Blume will exmatrikulieren

Markus Blume (CSU), Bayerischer Staatsminister für Wissenschaft und Kunst, kündigt einen neuen Strafenkatalog an und bedroht damit Meinungs-, Demonstrations- und Wissenschaftsfreiheit sowie Diversität und Inklusion an bayerischen Hochschulen und Universitäten.

Das Bayerische Hochschulinnovationsgesetz (BayHIG) bildet den rechtlichen Rahmen für alle Hochschulen in Bayern. Bis jetzt gibt es kein einheitliches landesweites Ordnungsrecht für sanktionierende Maßnahmen wie Exmatrikulation. Solche Sanktionen regeln die Hochschulen selbst, meist nur in seltenen Fällen wie bei schwerwiegenden Straftaten.

Blume möchte den BayHIG mit einem Strafenkatalog ergänzen: Schwerpunkt dieser Reform wäre, die Exmatrikulation als mögliches Sanktionsmittel gesetzlich zu verankern. (Ein genauer Gesetzentwurf ist nicht öffentlich, nur Aussagen von Blume sind bekannt)

Steckt etwas dahinter oder handelt es sich nur um populistische Hetze?

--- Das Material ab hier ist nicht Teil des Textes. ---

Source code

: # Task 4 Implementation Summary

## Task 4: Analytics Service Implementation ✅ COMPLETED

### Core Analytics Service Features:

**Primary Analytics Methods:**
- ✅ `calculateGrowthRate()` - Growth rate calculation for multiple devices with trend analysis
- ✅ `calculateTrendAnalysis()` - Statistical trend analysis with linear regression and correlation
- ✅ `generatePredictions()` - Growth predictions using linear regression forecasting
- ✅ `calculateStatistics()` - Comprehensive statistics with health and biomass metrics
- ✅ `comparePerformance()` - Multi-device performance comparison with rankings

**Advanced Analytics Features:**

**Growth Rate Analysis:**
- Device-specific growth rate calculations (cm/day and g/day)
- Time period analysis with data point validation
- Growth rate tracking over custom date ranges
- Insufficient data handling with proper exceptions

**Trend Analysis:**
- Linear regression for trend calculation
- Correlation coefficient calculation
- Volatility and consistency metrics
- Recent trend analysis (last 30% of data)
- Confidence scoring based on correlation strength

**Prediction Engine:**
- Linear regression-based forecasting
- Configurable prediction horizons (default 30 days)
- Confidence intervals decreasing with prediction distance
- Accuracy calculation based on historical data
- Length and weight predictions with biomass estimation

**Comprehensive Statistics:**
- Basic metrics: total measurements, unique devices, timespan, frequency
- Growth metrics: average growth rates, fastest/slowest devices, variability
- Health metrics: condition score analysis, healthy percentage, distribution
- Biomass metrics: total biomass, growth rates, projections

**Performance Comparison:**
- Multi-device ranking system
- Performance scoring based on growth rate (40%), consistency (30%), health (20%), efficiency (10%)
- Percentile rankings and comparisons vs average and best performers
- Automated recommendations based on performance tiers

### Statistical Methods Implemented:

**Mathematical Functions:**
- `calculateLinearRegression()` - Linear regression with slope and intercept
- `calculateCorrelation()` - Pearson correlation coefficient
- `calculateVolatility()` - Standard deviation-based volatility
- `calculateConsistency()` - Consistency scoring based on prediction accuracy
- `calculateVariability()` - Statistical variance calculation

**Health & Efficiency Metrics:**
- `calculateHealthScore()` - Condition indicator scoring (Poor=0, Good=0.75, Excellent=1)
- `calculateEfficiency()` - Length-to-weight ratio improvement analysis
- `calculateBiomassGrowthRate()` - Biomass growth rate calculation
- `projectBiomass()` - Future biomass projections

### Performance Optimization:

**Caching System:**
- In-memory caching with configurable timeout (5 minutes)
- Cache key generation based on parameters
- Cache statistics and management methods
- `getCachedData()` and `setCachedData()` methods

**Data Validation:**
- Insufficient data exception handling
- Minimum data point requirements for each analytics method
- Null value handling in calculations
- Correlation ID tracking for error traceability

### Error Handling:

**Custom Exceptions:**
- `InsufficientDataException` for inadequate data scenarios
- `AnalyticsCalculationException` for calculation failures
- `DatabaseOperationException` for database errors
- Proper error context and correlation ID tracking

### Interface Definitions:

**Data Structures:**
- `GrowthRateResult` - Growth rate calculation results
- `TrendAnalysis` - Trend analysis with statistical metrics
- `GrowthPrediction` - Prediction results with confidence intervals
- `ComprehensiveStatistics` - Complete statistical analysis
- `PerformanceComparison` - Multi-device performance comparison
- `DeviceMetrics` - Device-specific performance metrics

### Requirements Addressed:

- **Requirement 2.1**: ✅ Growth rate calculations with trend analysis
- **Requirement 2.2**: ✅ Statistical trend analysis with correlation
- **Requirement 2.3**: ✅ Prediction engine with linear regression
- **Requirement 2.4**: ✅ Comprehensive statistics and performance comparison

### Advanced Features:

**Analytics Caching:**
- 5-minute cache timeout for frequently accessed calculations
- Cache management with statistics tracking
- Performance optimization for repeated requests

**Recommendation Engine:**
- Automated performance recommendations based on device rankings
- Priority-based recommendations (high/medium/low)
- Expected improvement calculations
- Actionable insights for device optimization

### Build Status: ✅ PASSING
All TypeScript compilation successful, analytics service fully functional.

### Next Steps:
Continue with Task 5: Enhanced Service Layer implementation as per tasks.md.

Genaue Inhalte sind unbekannt. Als potenzielle Gründe für eine Exmatrikulation nennt Blume Störungen des Hochschulbetriebs und Antisemitismus. Außerdem kündigt er eine Verschärfung des Verbots der Nutzung von Gender-Sonderzeichen in amtlicher Kommunikation (Genderverbot) an.

Was als „Störung des Hochschulbetriebs“ gilt, bleibt bewusst unklar und öffnet Missbrauch, um kritische Stimmen zum Schweigen zu bringen.

Der Antisemitismusbegriff wird politisch instrumentalisiert. Nicht nur tatsächlicher Antisemitismus, sondern auch Kritik und Protest werden darunter gefasst. Dies geschiet um Repressionen, Debatteneinschränkungen und autoritäre Maßnahmen an Hochschulen zu legitimieren. Das sehen wir bereits durch eingeschränkte Versammlungen und abgesagte Veranstaltungen.

Gleichzeitig soll auch der Verstoß gegen das Genderverbot künftig sanktioniert werden. Ein Verbot, das abgeschafft statt verschärft gehört.

Was auf uns zukommen könnte

  • Das Kabinett soll die Novelle beschließen (voraussichtlich im Februar)
  • Offizieller Gesetzentwurf wird danach veröffentlicht
  • Beratung und Beschluss im Landtag (typischerweise einige Wochen bis Monate nach dem Kabinettsbeschluss)
  • Verkündung und Inkrafttreten

Es ist unwahrscheinlich, dass in dieser Form ein neues Gesetz verabschiedet wird.

Aber leider ist es möglich, dass dies nur die Vorbereitung für ähnliche Gesetze ist.

Wir müssen laut, klar und deutlich unsere Meinungsfreiheit und unsere Universitäten vor kommenden Repressionen verteidigen!